How to Investigate a Stone Pardon
Given the blatant nature of Stone’s obstruction and the significant evidence that Trump sought to influence Stone’s behavior with the promise of rewards for not testifying against him, any Stone pardon would demand investigation. That Stone received special treatment from the DOJ after not testifying against Trump and that Trump has a pattern of offering pardons to people to induce them to break the law are further reasons to examine the matter closely.
But clearly the current DOJ, which Barr has warped into a political tool of Trump, would not undertake a fair investigation. However, this does not mean there is nothing to be done.
Congress has an important role to play in the aftermath of a Stone pardon. It should immediately launch an investigation, subpoenaing witnesses and documents relevant to the pardon.
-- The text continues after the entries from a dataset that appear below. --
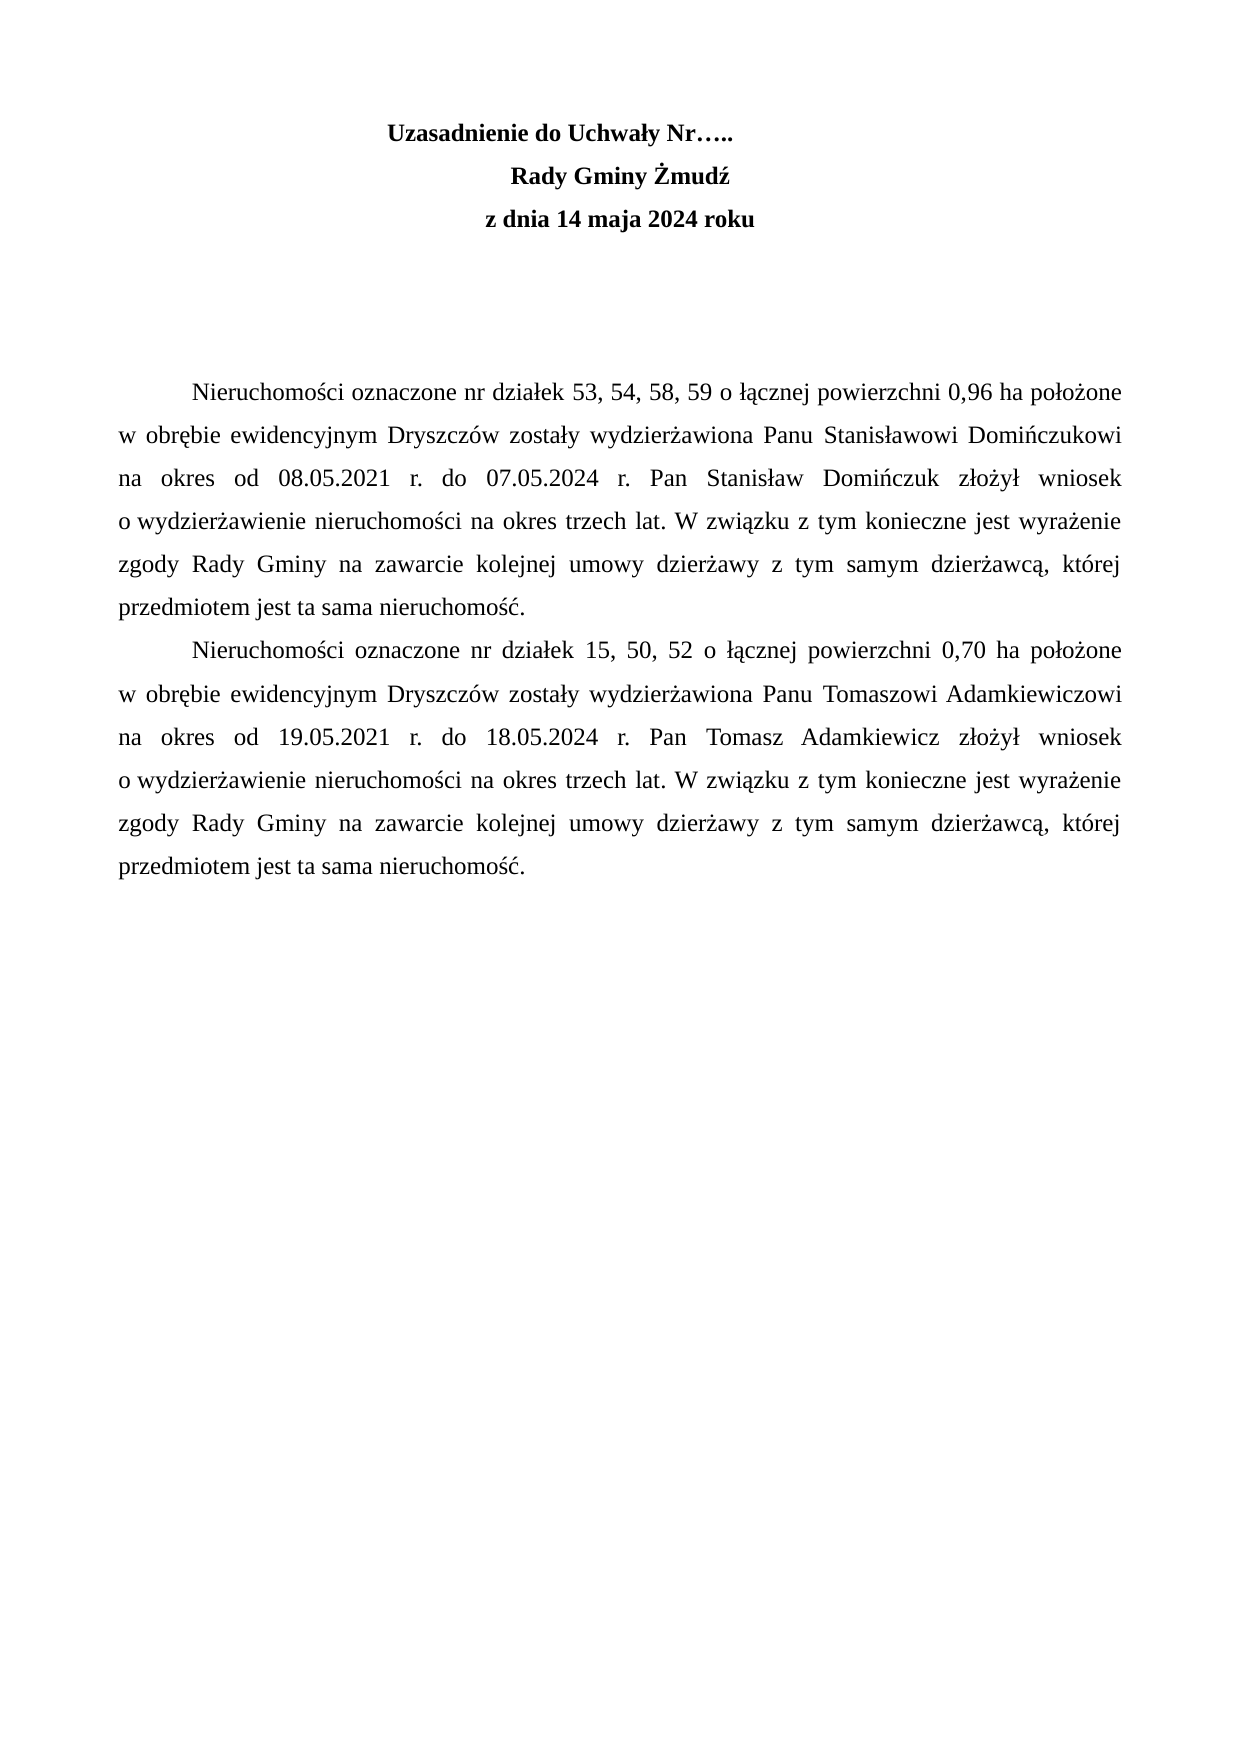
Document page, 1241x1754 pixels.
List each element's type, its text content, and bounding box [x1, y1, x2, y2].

text Uzasadnienie do Uchwały Nr….. [118, 118, 1122, 147]
text z dnia 14 maja 2024 roku [118, 204, 1122, 233]
text Nieruchomości oznaczone nr działek 53, 54, 58, 59 o łącznej powierzchni 0,96 ha położone w obrębie ewidencyjnym Dryszczów zostały wydzierżawiona Panu Stanisławowi Domińczukowi na okres od 08.05.2021 r. do 07.05.2024 r. Pan Stanisław Domińczuk złożył wniosek o wydzierżawienie nieruchomości na okres trzech lat. W związku z tym konieczne jest wyrażenie zgody Rady Gminy na zawarcie kolejnej umowy dzierżawy z tym samym dzierżawcą, której przedmiotem jest ta sama nieruchomość. [118, 377, 1122, 621]
text Nieruchomości oznaczone nr działek 15, 50, 52 o łącznej powierzchni 0,70 ha położone w obrębie ewidencyjnym Dryszczów zostały wydzierżawiona Panu Tomaszowi Adamkiewiczowi na okres od 19.05.2021 r. do 18.05.2024 r. Pan Tomasz Adamkiewicz złożył wniosek o wydzierżawienie nieruchomości na okres trzech lat. W związku z tym konieczne jest wyrażenie zgody Rady Gminy na zawarcie kolejnej umowy dzierżawy z tym samym dzierżawcą, której przedmiotem jest ta sama nieruchomość. [118, 636, 1122, 880]
text Rady Gminy Żmudź [118, 161, 1122, 190]
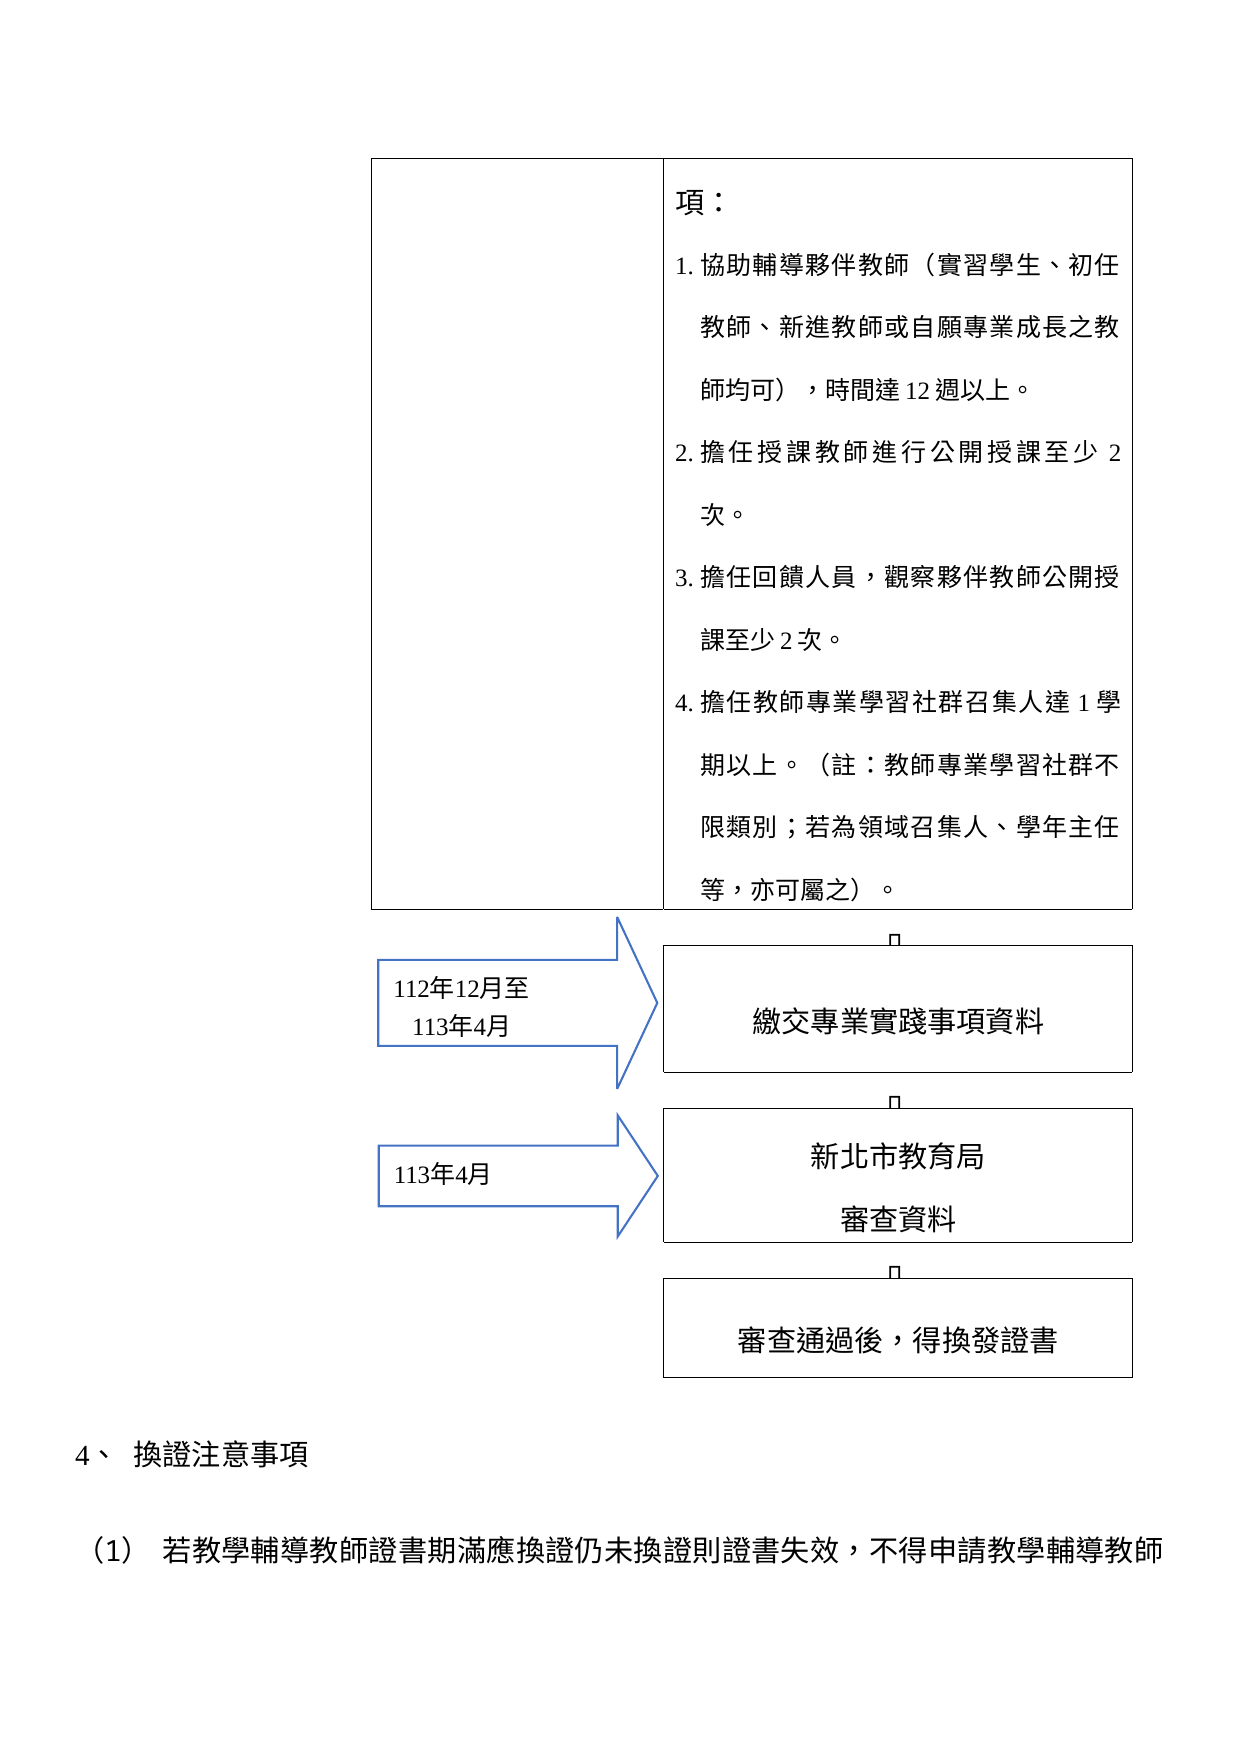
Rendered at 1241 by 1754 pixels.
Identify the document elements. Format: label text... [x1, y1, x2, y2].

table_cell  [891, 1098, 898, 1108]
table_cell [108, 1072, 371, 1108]
table_cell [371, 1278, 663, 1377]
table_cell  [891, 936, 898, 945]
table_cell [108, 1242, 371, 1278]
table_cell 審查通過後，得換發證書 [664, 1279, 1132, 1377]
table_cell [108, 909, 371, 945]
table_cell [371, 1072, 663, 1108]
table_cell  [664, 1073, 1132, 1108]
table_cell [371, 1108, 663, 1242]
table_cell [371, 1242, 663, 1278]
table_cell [372, 159, 663, 909]
list 換證注意事項 [75, 1411, 1165, 1474]
table_cell [371, 945, 616, 1072]
table_cell [627, 945, 663, 1072]
table_cell  [891, 1268, 898, 1278]
table_cell 需於一學年內執行四項專業實踐事項： 協助輔導夥伴教師（實習學生、初任教師、新進教師或自願專業成長之教師均可），時間達12週以上。 擔任授課教師進行公開授課至少2次。 擔任回饋人員，觀察夥伴教師公開授課至少2次。 擔任教師專業學習社群召集人達1學期以上。（註：教師專業學習社群不限類別；若為領域召集人、學年主任等，亦可屬之）。 [664, 159, 1132, 909]
table_cell  [664, 910, 1132, 945]
table_cell 新北市教育局 審查資料 [664, 1109, 1132, 1242]
table_cell [108, 945, 371, 1072]
table_cell [108, 1278, 371, 1377]
table_cell [371, 910, 663, 945]
table_cell [108, 158, 371, 909]
list 若教學輔導教師證書期滿應換證仍未換證則證書失效，不得申請教學輔導教師 [75, 1508, 1165, 1570]
table_cell [108, 1108, 371, 1242]
table_cell  [664, 1243, 1132, 1278]
table_cell 繳交專業實踐事項資料 [664, 946, 1132, 1072]
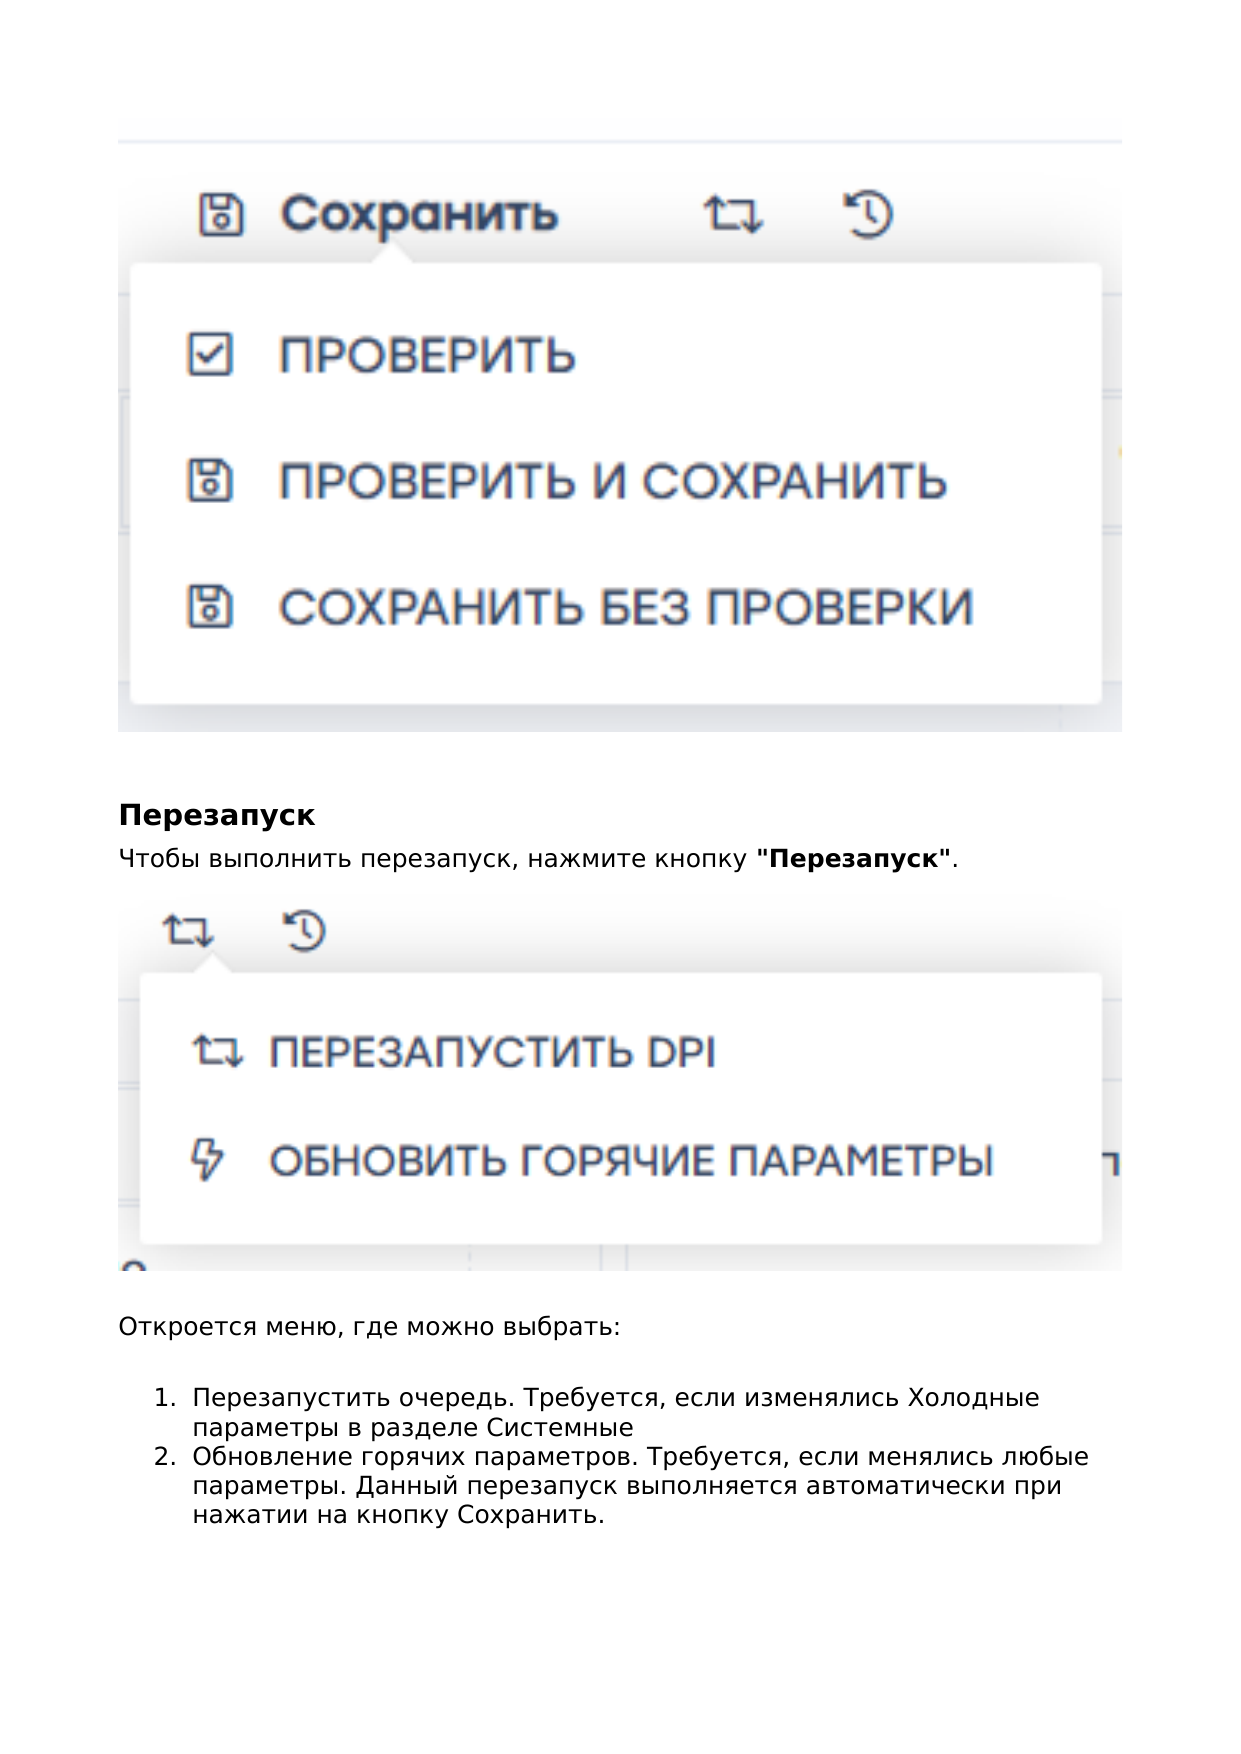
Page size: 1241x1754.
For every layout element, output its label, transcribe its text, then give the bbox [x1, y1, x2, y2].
Even given the likely stonewalling by the administration, these actions would help to preserve evidence and signal to career staff that Congress takes this abuse of power seriously. That could lead conscientious whistleblowers to come forward, as has happened repeatedly when Congress presses an investigation into Trump’s abuse of power. It also could dissuade career officials from taking or cooperating with obstructive acts directed by the White House or DOJ leadership, making it that much harder for those acts to be successful.
In addition, should Trump lose the election, there would still be plenty of time to investigate and prosecute any crime. In this case, the next administration should ensure that career prosecutors can investigate without fear or favor whether the pardon is part of a broader conspiracy to obstruct justice. The remedy for the current politicization of the DOJ is to let law enforcement follow the facts wherever they lead, including with respect to potentially criminal behavior by a prior administration.
There is little question that presidential exercises of the pardon power can themselves be criminal. Trump’s own attorney general acknowledged in his confirmation hearing that it “would be a crime” to pardon a witness in exchange for their refusal to testify. In other words, pardons used to obstruct justice violate the law. Moreover, there is precedent for investigating the pardons of a prior president: for example, the DOJ investigated pardons by President Bill Clinton to determine if they constituted bribery, obstruction of justice, or other illegal acts.
It is important to remember that while the pardon power is broad, it is not unlimited. If Trump has entered into a conspiracy to obstruct justice, then the pardon power cannot save him or his co-conspirators from accountability.